The desperate need for current information about HIV and for positive messaging to counteract HIV stigma, plus the fact that six in 10 Americans say that most of what they know about HIV and AIDS comes from the media, made the television news report about A.F.’s arraignment all the more deplorable. The reporter buzzes that the complainant “asked [A.F.] if she was clean before they became intimate.”
Clean?
The station’s unflinching adoption of this term blithely reinforces the notion that a person living with HIV is dirty, tainted, lesser.
It is this very devaluation of people living with HIV that was the direct cause of Elisha Henson’s death. In her honor, and in the honor of Cecily Bolden, who was killed by a lover nearly two years ago in Texas because of her HIV-positive status, we must commit to do more and do better.

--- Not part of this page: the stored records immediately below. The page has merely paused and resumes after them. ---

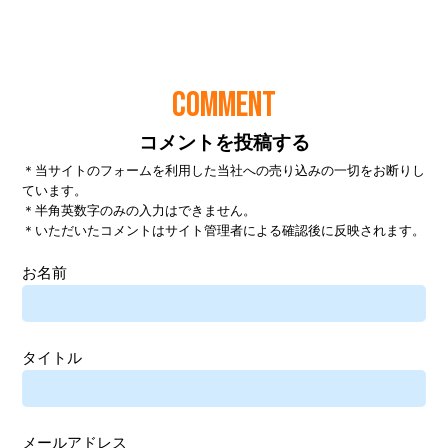
COMMENT
コメントを投稿する
＊当サイトのフォームを利用した当社への売り込みの一切をお断りし
ています。
＊半角英数字のみの入力はできません。
＊いただいたコメントはサイト管理者による確認後に反映されます。
お名前
タイトル
メールアドレス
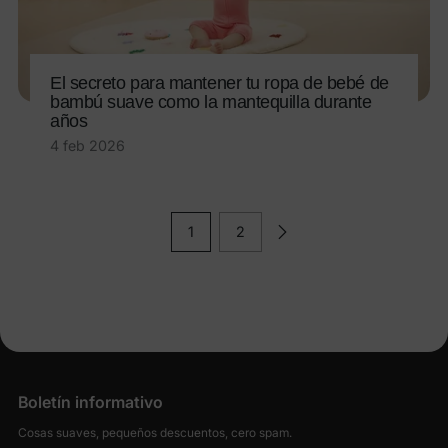
El secreto para mantener tu ropa de bebé de
bambú suave como la mantequilla durante
años
4 feb 2026
1
2
Boletín informativo
Cosas suaves, pequeños descuentos, cero spam.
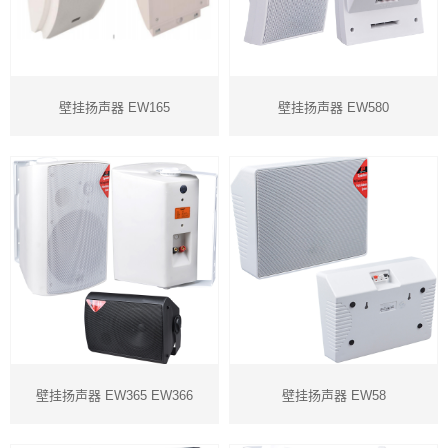
壁挂扬声器 EW165
壁挂扬声器 EW580
壁挂扬声器 EW365 EW366
壁挂扬声器 EW58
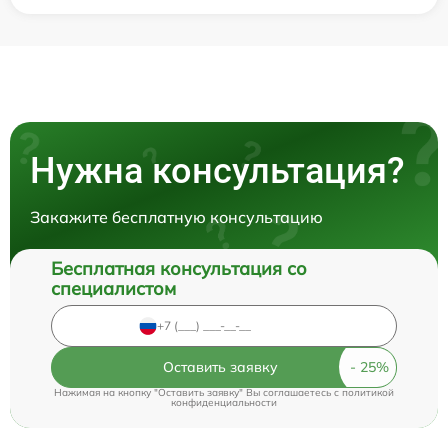
Нужна консультация?
Закажите бесплатную консультацию
Бесплатная консультация со
специалистом
Оставить заявку
Нажимая на кнопку "Оставить заявку" Вы соглашаетесь c
политикой
конфиденциальности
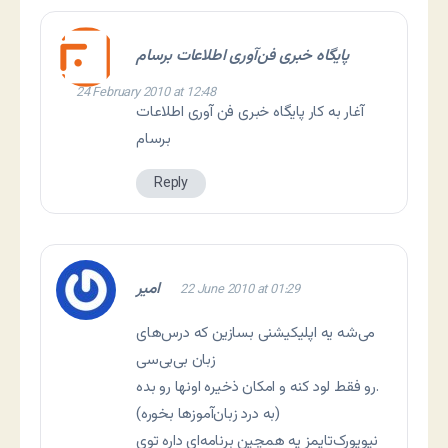
پایگاه خبری فن‌آوری اطلاعات برسام
24 February 2010 at 12:48
آغار به کار پایگاه خبری فن آوری اطلاعات
برسام
Reply
امیر
22 June 2010 at 01:29
می‌شه یه اپلیکیشنی بسازین که درس‌های
زبان بی‌بی‌سی
رو فقط لود کنه و امکان ذخیره اونها رو بده.
(به درد زبان‌آموزها بخوره)
نیویورک‌تایمز یه همچین برنامه‌ای داره توی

We at HIV Law Project stand behind the recommendations released last week by our allies at Positive Women’s Network-USA (emphasis added):
• Promote comprehensive sex education to ensure that young people get complete, accurate information about HIV.
• Support the repeal of laws that criminalize HIV status: These laws are frequently based on outdated understandings and unfounded fears of HIV transmission risks. They do not prevent HIV transmission or promote public health, but instead foster environments of hostility and brutality toward people living with HIV.

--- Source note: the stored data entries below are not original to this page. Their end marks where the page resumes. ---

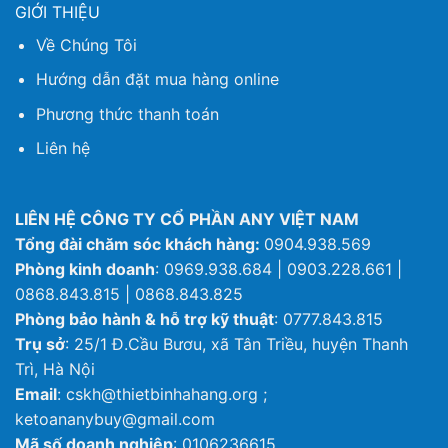
GIỚI THIỆU
Về Chúng Tôi
Hướng dẫn đặt mua hàng online
Phương thức thanh toán
Liên hệ
LIÊN HỆ CÔNG TY CỔ PHẦN ANY VIỆT NAM
Tổng đài chăm sóc khách hàng:
0904.938.569
Phòng kinh doanh
: 0969.938.684 | 0903.228.661 |
0868.843.815 | 0868.843.825
Phòng bảo hành & hỗ trợ kỹ thuật
: 0777.843.815
Trụ sở
: 25/1 Đ.Cầu Bươu, xã Tân Triều, huyện Thanh
Trì, Hà Nội
Email
: cskh@thietbinhahang.org ;
ketoananybuy@gmail.com
Mã số doanh nghiệp
: 0106236615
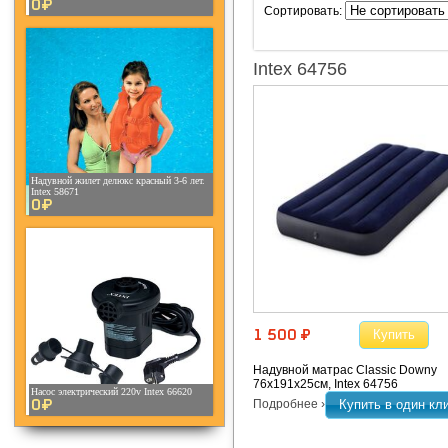
0¤
Сортировать:
Intex 64756
Надувной жилет делюкс красный 3-6 лет.
Intex 58671
0¤
Купить
1 500 ¤
Надувной матрас Classic Downy
76х191х25см, Intex 64756
Насос электрический 220v Intex 66620
0¤
Подробнее ›
Купить в один кл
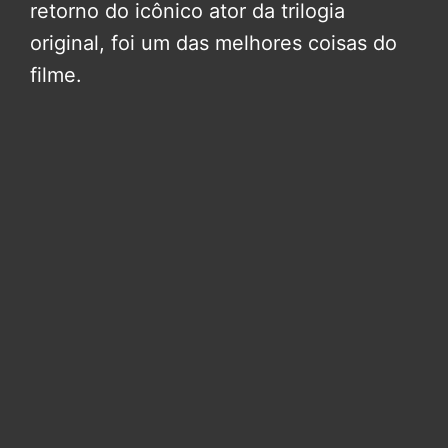
retorno do icônico ator da trilogia
original, foi um das melhores coisas do
filme.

• Pressure local health systems and law enforcement to implement recent White House recommendations to address violence and trauma in the lives of women living with HIV.
• Based on these same federal recommendations, ensure that violence and murder based on HIV status are prosecuted as hate crimes.
• Encourage responsible reporting by the media of Elisha Henson’s tragic murder and other cases involving people living with HIV: Coverage should be based on up-to-date knowledge of HIV transmission, must not portray people with HIV as predatory or irresponsible, and must uphold the human rights and dignity of people living with HIV.